Honoring ancestors is a shared human experience all around the world, found in a wide variety of religions and cultures. In India there’s the Hindu tradition of Pitru Paksha, Qingming in China, and Chuseok in South Korea, to name just a few of these traditions.
In Mexico, “…the Day of the Dead is a way of maintaining a healthy and intimate relationship with the unknown and is not only an occasion for festivities but also for a profound recollection of those who died and invitation to reflect on life and death.”
The particular brand of white culture in my family didn’t have any kind of ritual to honor our ancestors. I don’t know anything about the generation which came before my grandparents beyond my Great-aunt Sadie, who made killer pecan pie.
Coming up to All Saints Day and El Día de los Muertos, I’ve been craving a ritual which asks me to slow down, to recall the impact of the lives of my loved ones who’ve passed, and to remember that it’s healthy to be reminded of our mortality. So to that end, I’d like to tell you a tiny bit about George Ronald Hadley, my dad.

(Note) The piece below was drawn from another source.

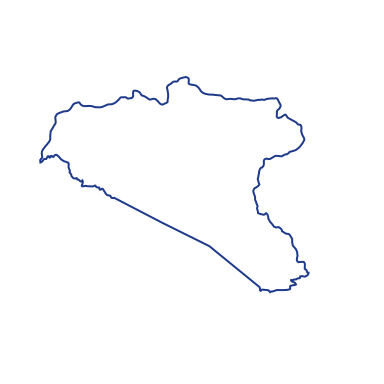 San Jose del Potrero, Comayagua, Honduras (Mercator projection), rotated 336°
{"feature_id": "27666195B91463241716660", "entity_name": "San Jose del Potrero", "entity_type": "district", "adm_level": 2, "iso_a3": "HND", "parent_name": "Honduras", "parent_adm1": "Comayagua", "projection": "mercator", "projection_center": [-87.296, 14.845], "detail": "fine", "context": "isolated", "style": "outline", "palette": "blue", "viewbox_px": 384, "rotation_deg": 336, "n_neighbors": 0, "source": "geoboundaries", "source_scale": "gbopen_adm2", "svg_char_len": 5917}
<svg xmlns="http://www.w3.org/2000/svg" viewBox="0 0 384 384"><g transform="rotate(336 192 192)"><path d="M265.5,313.3L265.2,313.3L264.7,312.4L264.6,311.9L264.8,310.6L264.7,309.7L263.9,308.4L263.8,308.0L264.6,306.2L265.5,304.5L265.9,303.3L265.9,301.9L265.5,301.3L264.5,300.7L260.5,299.3L260.2,298.6L260.0,297.6L260.1,296.9L260.3,296.3L261.1,295.0L262.5,293.2L262.8,292.0L263.6,289.6L263.7,288.0L263.6,286.2L262.3,282.0L263.0,278.8L264.2,276.2L264.4,275.5L264.3,274.4L263.8,270.9L263.5,270.1L263.0,269.5L261.7,268.8L260.6,267.9L258.5,264.7L258.3,264.4L258.6,263.1L258.5,262.4L258.0,261.1L257.1,259.6L256.8,259.3L254.6,258.7L252.8,257.0L252.3,254.4L251.3,251.2L251.0,249.5L251.0,247.2L251.5,245.7L251.7,244.4L251.7,242.9L251.4,241.9L251.1,241.6L250.8,241.5L248.9,242.1L248.1,241.9L244.5,239.0L243.8,238.2L244.4,235.9L244.7,233.6L245.0,233.0L245.8,232.1L246.2,231.2L246.3,229.9L246.2,228.6L246.6,226.8L246.4,226.0L246.5,225.0L246.7,224.1L247.2,223.2L247.6,222.1L248.0,217.2L248.3,216.3L248.8,215.5L249.4,214.9L250.2,214.3L251.3,213.9L252.7,213.9L255.0,213.4L255.7,213.1L256.5,212.6L256.6,212.0L256.8,209.9L257.2,208.4L257.2,207.2L257.8,206.2L258.6,205.3L260.2,202.9L260.7,202.4L261.7,200.5L263.0,199.1L263.9,198.4L265.2,197.9L265.7,198.1L266.0,198.1L267.7,197.4L269.2,195.5L269.8,193.8L270.5,192.5L270.9,192.1L271.4,191.8L272.4,191.6L273.6,191.8L275.4,193.1L276.7,193.5L277.9,193.5L279.4,193.2L281.4,193.1L282.5,192.9L283.1,193.0L284.3,193.5L287.7,195.5L288.6,195.9L290.2,195.7L292.2,195.6L292.8,195.7L293.6,196.0L294.3,196.1L296.0,195.8L297.2,195.1L297.6,195.1L301.5,195.7L303.8,195.9L306.7,195.3L308.4,194.7L309.8,194.1L312.6,192.5L314.7,191.0L315.8,190.0L316.1,189.5L316.2,188.6L316.2,187.3L316.0,184.8L316.1,183.2L316.5,180.8L318.0,178.2L318.4,177.1L318.5,176.2L318.4,174.8L316.3,173.4L315.6,171.1L315.3,170.5L309.8,163.3L309.5,162.4L309.2,160.1L308.9,159.4L308.4,159.2L308.0,159.1L303.8,159.9L303.1,159.9L301.8,159.7L301.0,159.5L300.7,159.3L300.3,158.7L300.1,157.9L300.1,157.6L300.3,157.1L301.2,155.4L302.4,152.8L303.4,152.1L305.1,151.6L306.5,150.8L307.5,150.0L308.1,149.2L308.3,148.1L308.0,144.4L308.0,142.7L307.8,141.7L307.5,140.9L307.0,140.5L305.4,140.1L303.2,139.0L298.7,137.5L298.3,137.4L296.7,137.4L295.5,137.2L294.5,136.7L293.7,136.0L291.3,135.4L290.5,135.0L289.5,134.6L285.8,133.9L284.1,132.9L283.2,132.3L282.5,132.0L281.6,130.8L281.0,130.4L276.2,128.0L275.6,127.5L274.7,126.6L273.9,125.9L272.4,125.3L271.1,125.1L270.0,125.0L269.0,124.7L267.5,124.0L265.0,122.5L261.3,121.3L260.9,121.1L259.7,119.8L258.1,116.5L257.7,115.8L257.3,115.4L252.5,112.7L251.1,111.8L247.0,109.8L243.8,107.5L242.5,106.0L241.9,105.1L241.4,104.1L241.1,103.2L240.8,101.0L240.4,99.5L240.0,98.3L239.0,96.6L238.3,95.8L234.1,93.0L233.6,92.5L233.3,92.0L233.1,91.5L233.2,91.1L234.3,89.1L235.0,87.5L235.0,87.0L234.9,86.4L234.5,85.8L233.5,84.7L232.9,84.4L228.8,83.6L226.9,83.5L226.0,83.6L224.1,84.8L223.2,85.0L220.5,83.8L219.5,83.7L218.4,83.9L217.1,84.5L214.1,84.8L212.9,85.2L212.2,85.7L211.6,86.5L211.3,87.4L211.2,88.5L210.6,90.7L210.0,92.9L208.8,95.6L207.3,97.8L206.3,99.7L206.1,100.0L205.5,100.1L201.1,100.2L200.4,100.0L199.9,99.7L199.2,99.0L198.6,98.0L197.6,94.8L196.9,93.3L196.3,92.2L195.7,91.7L194.8,91.2L191.3,90.5L190.7,90.1L188.3,86.3L186.9,84.6L185.9,83.8L185.3,83.2L184.8,80.0L183.9,78.5L182.9,77.4L181.7,76.5L180.6,76.0L179.8,75.9L179.2,76.3L178.7,77.0L177.5,79.9L177.0,80.7L176.3,81.3L175.2,81.6L171.6,80.7L171.2,80.4L170.4,79.0L169.8,78.4L166.0,76.7L165.4,76.7L164.7,76.8L163.0,77.7L158.9,79.1L156.5,79.3L155.3,79.3L154.4,79.1L153.5,78.9L152.2,78.3L150.6,77.8L147.7,77.8L144.7,77.8L142.5,77.3L138.0,75.1L135.5,72.9L134.2,72.1L133.0,71.5L129.3,70.1L127.9,69.4L127.0,68.5L126.0,67.0L125.5,64.8L125.4,64.4L124.9,64.0L123.8,63.7L121.1,63.4L119.6,63.5L118.3,64.2L115.4,66.2L113.6,67.0L112.0,67.4L110.9,67.3L107.5,66.2L104.1,65.9L100.9,65.8L100.0,66.2L98.9,66.9L97.8,67.8L97.4,68.3L96.0,72.5L95.1,73.9L92.9,75.3L90.2,77.3L88.6,78.3L87.5,79.2L85.3,83.1L84.2,85.7L83.3,86.9L82.2,87.8L79.1,89.5L77.2,90.3L75.5,91.3L73.5,92.3L72.3,93.1L71.3,94.2L70.6,95.3L70.3,96.1L69.4,99.3L68.9,99.7L66.4,101.0L66.1,101.6L65.5,103.4L66.1,103.5L67.0,103.3L68.4,102.8L69.6,102.0L70.3,101.8L72.3,102.5L74.0,101.2L75.2,100.7L75.4,100.9L75.8,102.6L76.0,102.7L76.5,102.7L76.5,102.2L76.8,101.9L77.3,101.7L77.8,101.7L78.4,101.9L79.1,103.3L79.4,103.5L79.8,103.5L81.4,102.6L82.0,102.5L82.9,102.7L83.7,103.4L84.7,105.6L85.7,109.0L87.7,112.0L88.9,112.9L90.0,114.2L90.6,114.5L90.9,115.0L90.9,115.7L90.7,116.5L89.4,118.8L89.2,119.8L89.1,122.8L88.9,123.2L88.3,123.9L88.1,124.4L88.1,124.7L88.5,125.3L88.7,126.5L88.7,127.2L88.4,128.0L88.4,128.5L89.0,130.5L89.6,131.5L90.8,132.2L92.0,132.3L92.3,132.5L92.4,132.9L92.3,133.5L92.3,133.8L92.6,134.1L93.2,134.3L93.5,134.7L94.0,136.1L94.6,137.1L95.0,137.3L95.9,137.1L96.5,136.8L96.6,137.7L96.0,139.0L95.3,139.9L94.3,140.9L93.9,141.3L93.8,141.7L94.0,142.0L94.6,142.5L96.3,142.8L97.5,143.2L98.5,144.0L99.6,144.6L103.8,146.6L104.9,146.7L105.8,146.6L106.1,146.7L106.3,146.9L106.4,147.9L106.8,148.7L107.3,149.2L108.4,149.8L109.0,150.3L108.9,150.8L108.6,151.7L108.8,152.3L109.6,152.7L110.8,152.4L111.3,152.5L111.7,152.8L111.9,153.5L112.5,158.0L112.9,159.6L113.2,160.1L113.5,160.5L115.8,162.2L115.9,164.3L117.1,165.3L117.8,165.6L118.5,165.6L152.2,207.9L185.8,248.5L215.0,306.3L214.9,307.5L214.7,308.4L214.7,308.8L214.4,309.0L214.2,309.3L214.3,309.8L214.5,310.2L214.8,310.2L215.9,309.7L216.4,309.7L221.6,312.7L222.0,313.1L222.6,315.3L223.8,315.1L225.8,315.8L226.9,315.8L229.7,316.1L234.7,318.4L239.0,320.1L241.4,320.6L241.9,320.6L242.4,320.3L243.2,318.2L243.7,317.8L245.9,318.1L248.1,318.8L248.9,318.8L249.4,318.7L249.1,316.9L248.9,316.8L248.7,316.3L247.1,314.6L246.6,313.7L246.5,313.0L246.8,312.7L247.5,313.0L248.4,313.7L249.6,313.4L251.4,314.2L253.2,313.9L255.3,314.5L255.8,314.3L256.5,313.1L258.3,313.6L260.3,315.0L261.2,315.3L263.1,315.1L264.4,314.6L265.3,313.8L265.5,313.3Z" fill="none" stroke="#1e3a8a" stroke-width="2"/></g></svg>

My dad was one of the most creative human beings I have ever known. He defied the stereotype of the eccentric artist, instead carrying himself through the world as a (somewhat nerdy) reserved scientist. As a theoretical physicist, he lived in the world of unknown solutions, writing in mathematical equations the way I do in English. When he’d come home from work in the evenings, introvert that he was, he’d squirrel away into his garage-lair where he would continue to create. Sometimes it was landscapes based on photographs he took, using oil paints or oil pastels. Often he was building furniture he’d designed and then craft with exquisite detail. But his first love was music. My dad was a jazz trumpeter.
These are some of the best gifts my dad gave to me. (Except science – the science-aptitude gene decidedly skipped right over me. I couldn’t science my way out of a paper bag.) I treasure every memory of my dad, and count knowing him as one of the biggest privileges I was given in life.
I wonder who you’ve loved in your life, who left a lasting, loving mark on you? Whether you have a cultural celebration or not, do yourself a favor and take a short break sometime today. Remember your people with gratitude. Let them remind you of the kind of person you want to be, and the kind of lasting mark you’d like to have on others.
And if that time involves half a bag of uneaten candy, I won’t judge you.